Polish author Olga Tokarczuk – who won the 2018 Man Booker International prize for her novel Flights – was awarded with Nobel prize in Literature for the year 2018, a year late. She was honoured the prestigious award “for a narrative imagination that with encyclopedic passion represents the crossing of boundaries as a form of life.”
For the first time since 1949, unlike other Nobel awards which are presented to individuals annually, the Nobel in Literature was cancelled last year and hence presented this year.
The Swedish Academy was forced to announce the postponement of the Nobel Prize for Literature in May 2018 after 18 women made sexual assault allegations against French photographer Jean-Claude Arnault, husband of member Katarina Frostenson.

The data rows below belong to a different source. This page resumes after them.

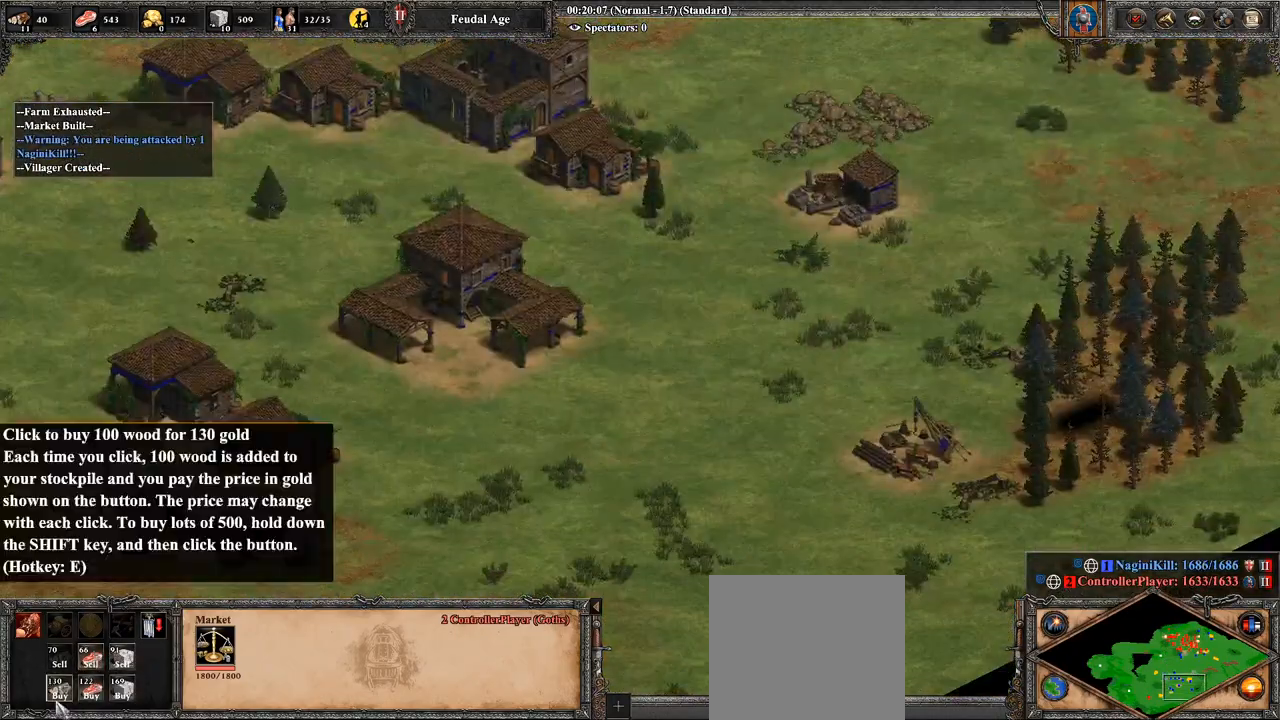
{"buttons": [], "left_stick": "center", "right_stick": "up", "events": [[36, "CROSS", "up"], [179, "right_stick", "up"]]}
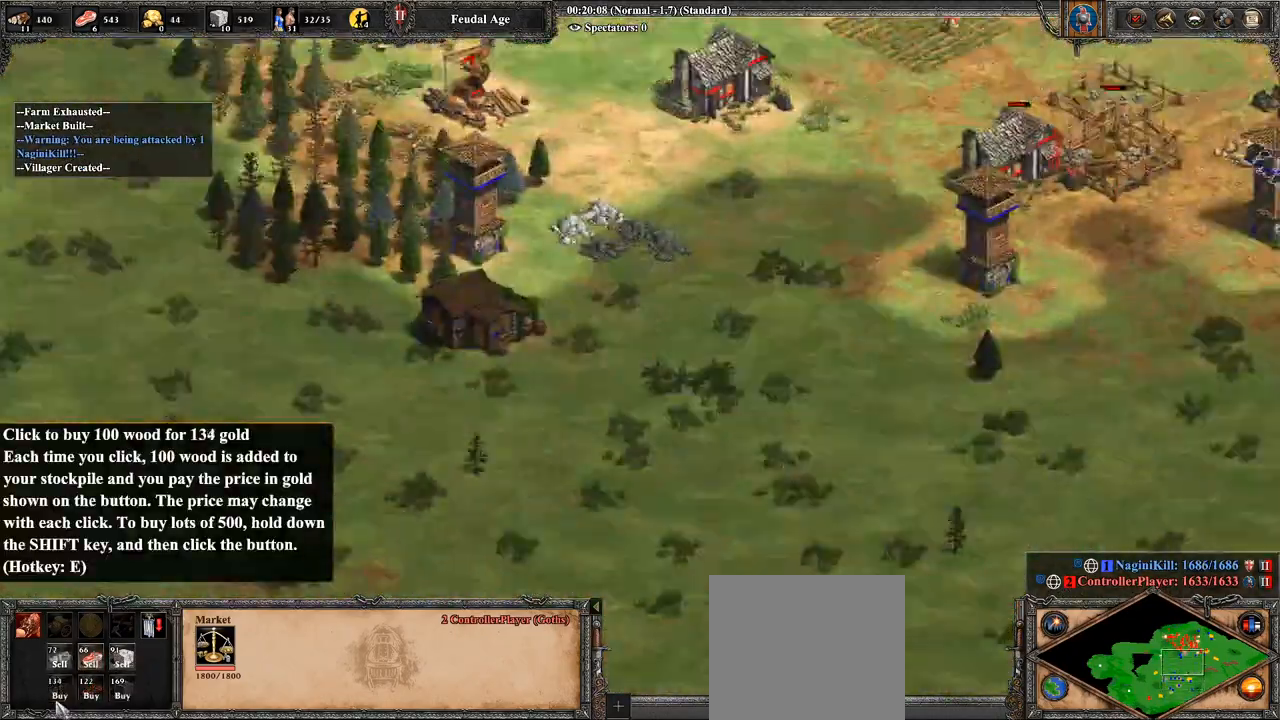
{"buttons": [], "left_stick": "right", "right_stick": "center", "events": [[107, "right_stick", "center"], [250, "right_stick", "up"], [500, "left_stick", "right"], [500, "right_stick", "center"]]}
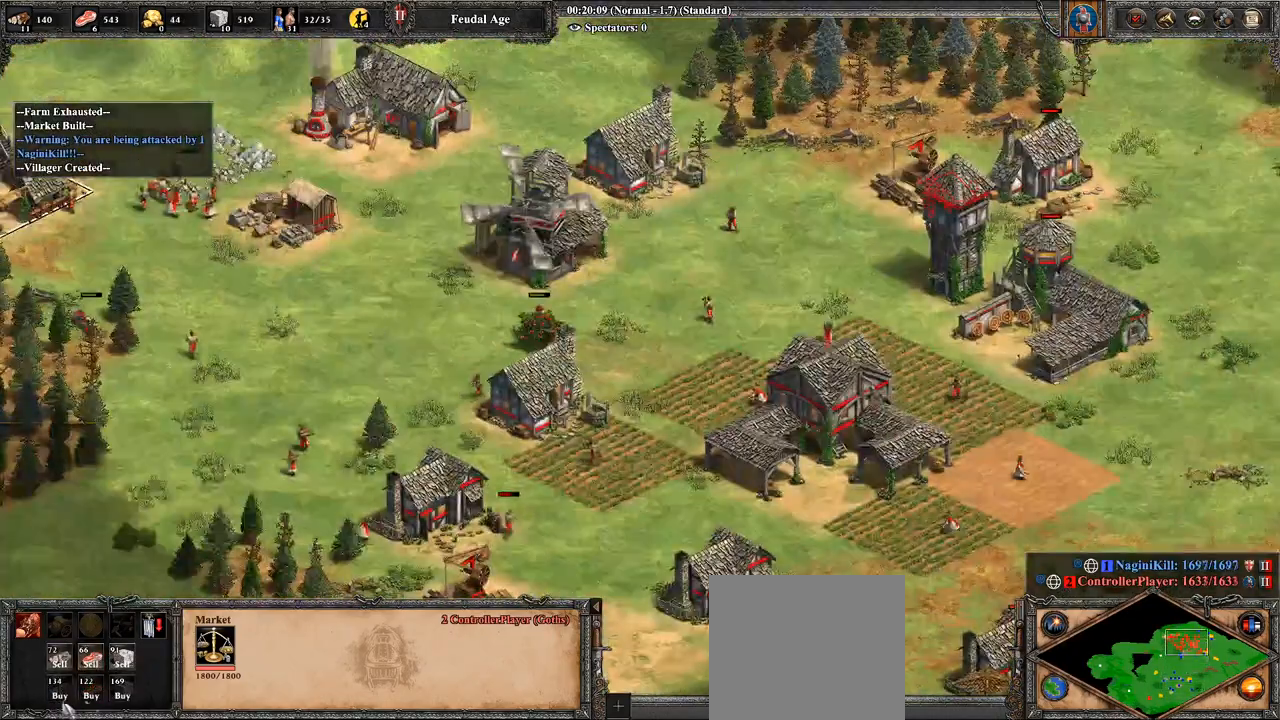
{"buttons": [], "left_stick": "up-right", "right_stick": "center", "events": [[393, "left_stick", "up-right"]]}
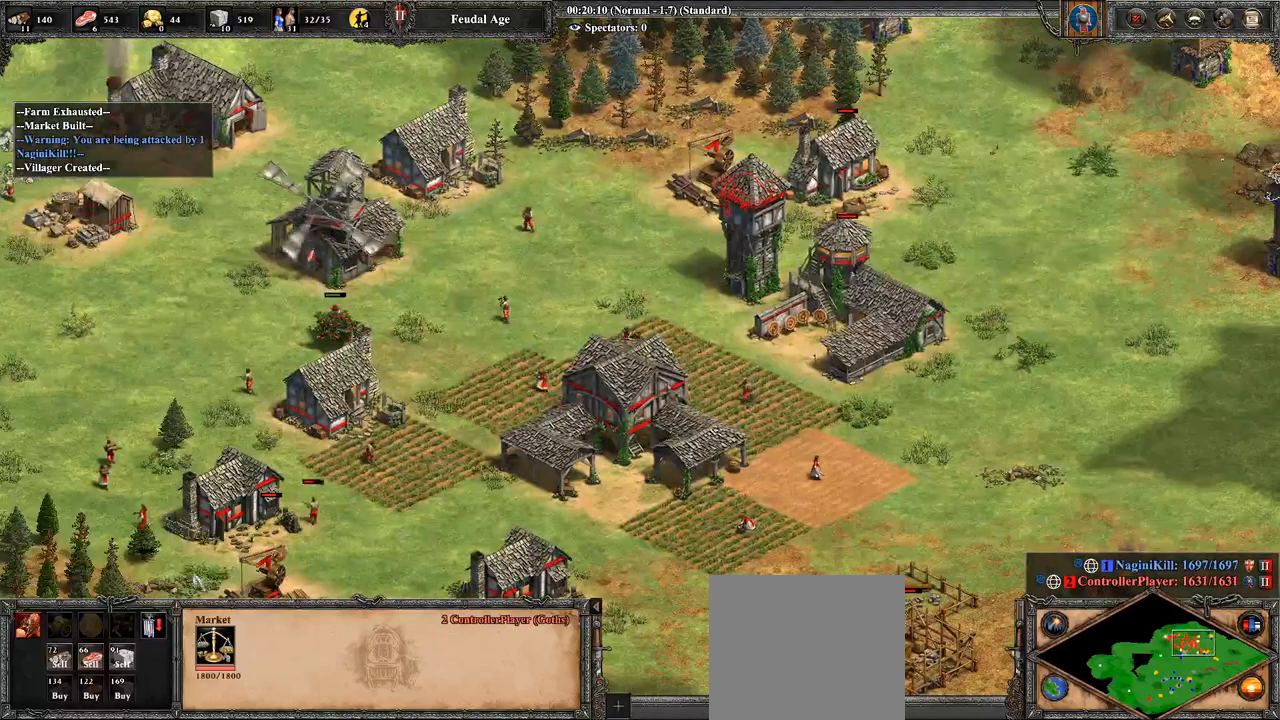
{"buttons": ["CROSS"], "left_stick": "up-left", "right_stick": "center", "events": [[143, "left_stick", "right"], [357, "CROSS", "down"], [393, "left_stick", "up-left"]]}
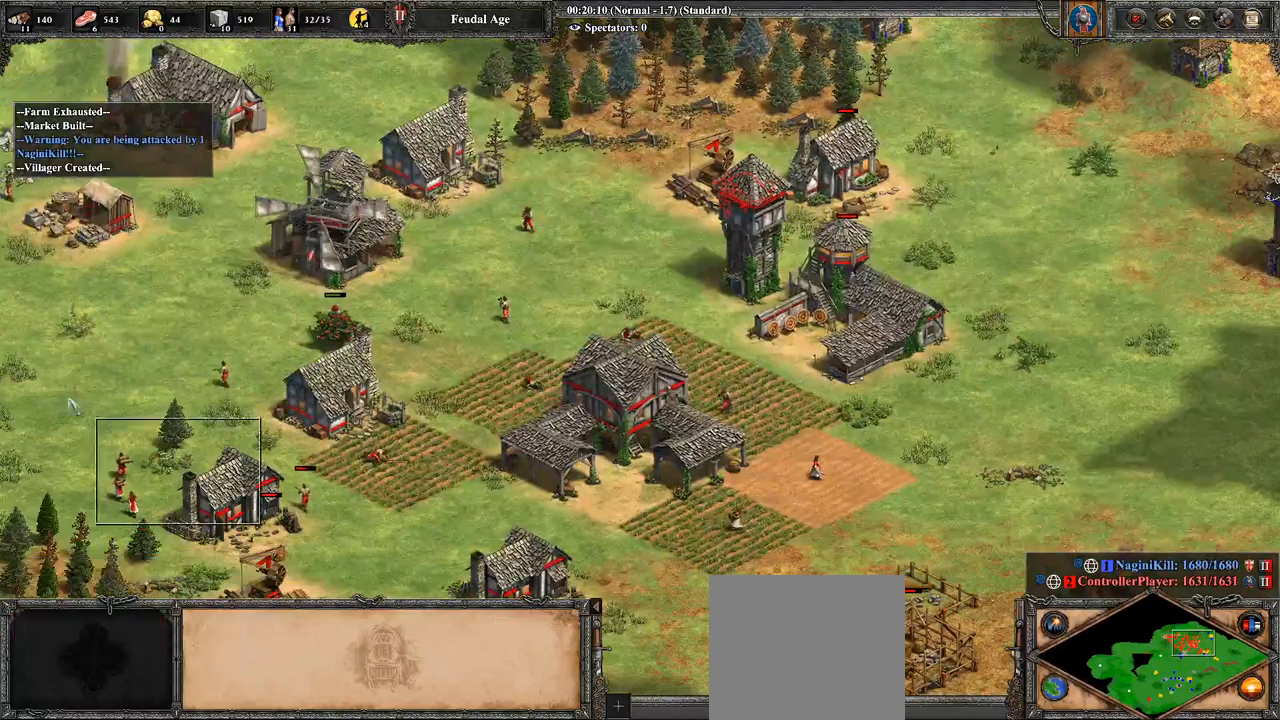
{"buttons": [], "left_stick": "right", "right_stick": "down-left", "events": [[214, "CROSS", "up"], [214, "left_stick", "center"], [357, "left_stick", "right"], [357, "right_stick", "down-left"]]}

Arnault was accused of sexual harassment and physical abuse over a period of more than 20 years, in France and Sweden and including at properties owned by the academy.
Arnault denied all of the charges against him – which date back as far as 1996 – and, following an investigation by Swedish prosecutors, all but one was dropped due to a lack of evidence. He was found guilty of raping a woman in a Stockholm apartment by a Swedish court on Monday and sentenced to two years in prison.
While Olga Tokarczuk was awarded for 2018, the 2019 Nobel prize in literature was awarded to the Austrian author Peter Handke “for an influential work that with linguistic ingenuity has explored the periphery and the specificity of human experience.”
Each winner will receive over $910,000 in prize money and the international acclaim accompanying recognition as a Nobel Laureate.